I built my friend a blower house for his steel mill. But since I was mailing this far, I wanted it to be sturdy, so I built the body from floral foam $3. and then applied a layer of .040 styrene $4. And then detailed it with Scribed styrene $3. and 2 sheets of brick styrene $9. It was a little time consuming, but once he gets it, and adds his roof details and weathering, it will look great on his layout.


----------



## DJsTrains (Mar 14, 2013)

*here is inspiration*

I modeled it after this photo


----------



## Redmaxx (Jan 28, 2014)

Very nice.


----------



## daveh219 (Sep 16, 2012)

Interesting use of foam....:thumbsup:


----------



## Redmaxx (Jan 28, 2014)

I have a few questions about this. What did you cut the floral foam with to get it squared? Also, what are the dimensions for the building. I have seen your You Tube videos on scratch building and I want to try my hand at it. Thanks.


----------



## sstlaure (Oct 12, 2010)

A saw in a mitre box would work just fine for cutting that foam.


----------



## Redmaxx (Jan 28, 2014)

Thank you, I guess a trip to Harbor Freight is in order this weekend. :laugh:


----------



## Big Ed (Jun 16, 2009)

Nice, all it needs is a bunch of vents on top. :smilie_daumenpos:
You could find some household garbage to make them up.

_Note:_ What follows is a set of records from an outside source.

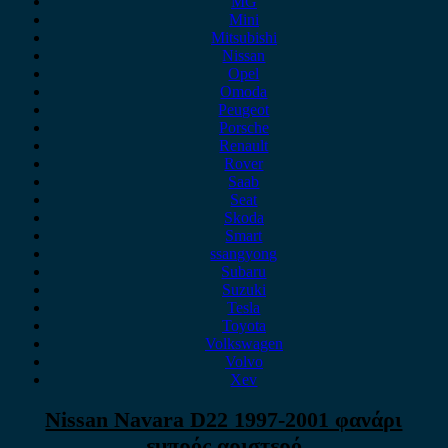
MG
Mini
Mitsubishi
Nissan
Opel
Omoda
Peugeot
Porsche
Renault
Rover
Saab
Seat
Skoda
Smart
ssangyong
Subaru
Suzuki
Tesla
Toyota
Volkswagen
Volvo
Xev
Nissan Navara D22 1997-2001 φανάρι
εμπρός αριστερό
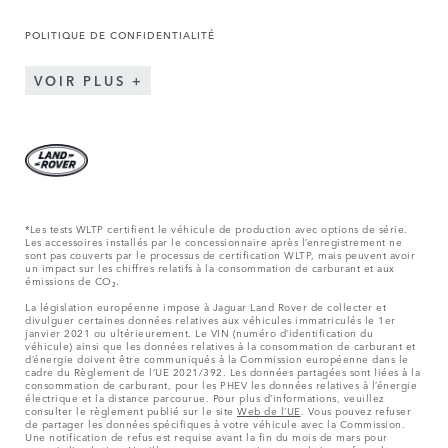
POLITIQUE DE CONFIDENTIALITÉ
VOIR PLUS
*Les tests WLTP certifient le véhicule de production avec options de série.
Les accessoires installés par le concessionnaire après l’enregistrement ne
sont pas couverts par le processus de certification WLTP, mais peuvent avoir
un impact sur les chiffres relatifs à la consommation de carburant et aux
émissions de CO₂.
La législation européenne impose à Jaguar Land Rover de collecter et
divulguer certaines données relatives aux véhicules immatriculés le 1er
janvier 2021 ou ultérieurement. Le VIN (numéro d’identification du
véhicule) ainsi que les données relatives à la consommation de carburant et
d’énergie doivent être communiqués à la Commission européenne dans le
cadre du Règlement de l’UE 2021/392. Les données partagées sont liées à la
consommation de carburant, pour les PHEV les données relatives à l’énergie
électrique et la distance parcourue. Pour plus d’informations, veuillez
consulter le règlement publié sur le site
Web de l’UE
. Vous pouvez refuser
de partager les données spécifiques à votre véhicule avec la Commission.
Une notification de refus est requise avant la fin du mois de mars pour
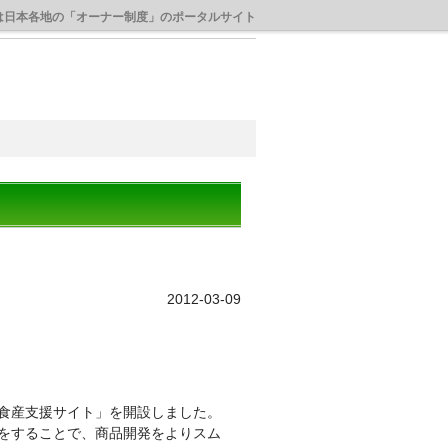
は日本各地の「オーナー制度」のポータルサイト
2012-03-09
食産支援サイト」を開設しました。
をすることで、商品開発をよりスム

And a smoke unit inside would be a nice touch too.


----------



## DJsTrains (Mar 14, 2013)

*vents*

My friend got the building safely, and he made some vents out and it looks complete. The floral foam was cut with a miter saw. CAUTION-it can get messy. Don't attempt on kitchen table. LOL.

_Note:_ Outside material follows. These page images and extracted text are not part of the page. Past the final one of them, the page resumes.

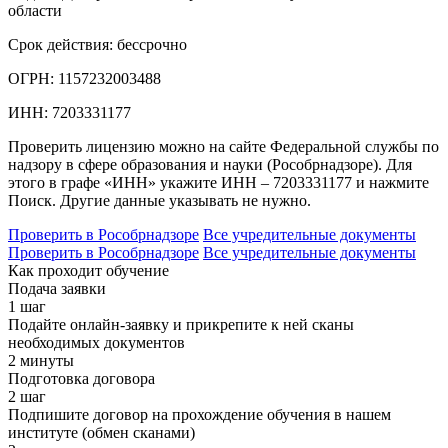
области
Срок действия:
бессрочно
ОГРН:
1157232003488
ИНН:
7203331177
Проверить лицензию можно на сайте Федеральной службы по
надзору в сфере образования и науки (Рособрнадзоре). Для
этого в графе «ИНН» укажите ИНН – 7203331177 и нажмите
Поиск. Другие данные указывать не нужно.
Проверить в Рособрнадзоре
Все учредительные документы
Проверить в Рособрнадзоре
Все учредительные документы
Как проходит обучение
Подача заявки
1 шаг
Подайте онлайн-заявку и прикрепите к ней сканы
необходимых документов
2 минуты
Подготовка договора
2 шаг
Подпишите договор на прохождение обучения в нашем
институте (обмен сканами)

Here is a pic of the finished building.


----------



## DJsTrains (Mar 14, 2013)

*pic upside down?*

not sure why that pic showed upside down


----------



## sstlaure (Oct 12, 2010)

Both of them came through upside down.


----------



## daveh219 (Sep 16, 2012)

Geez...I spilled my coffee looking at the picture...but it was worth it. Just got another cup


----------



## midlifekrisiz (Jan 29, 2013)

my neck hurts now


----------



## Redmaxx (Jan 28, 2014)

I was in the dollar store last weekend and I found that floral block there. I may try this type of build myself.


----------



## dablaze (Apr 17, 2012)

Lol, my wife said I looked like a simple minded ape constantly flipping my ipad over! Did your friend invert the layout on the ceiling to gain extra space ? I really want to do that!

Looks great!

Craig


----------



## gator do 65 (Jan 27, 2014)

Does your friend live in Australia? That would explain it!!


----------



## DJsTrains (Mar 14, 2013)

LOL. I am not computer savy...


----------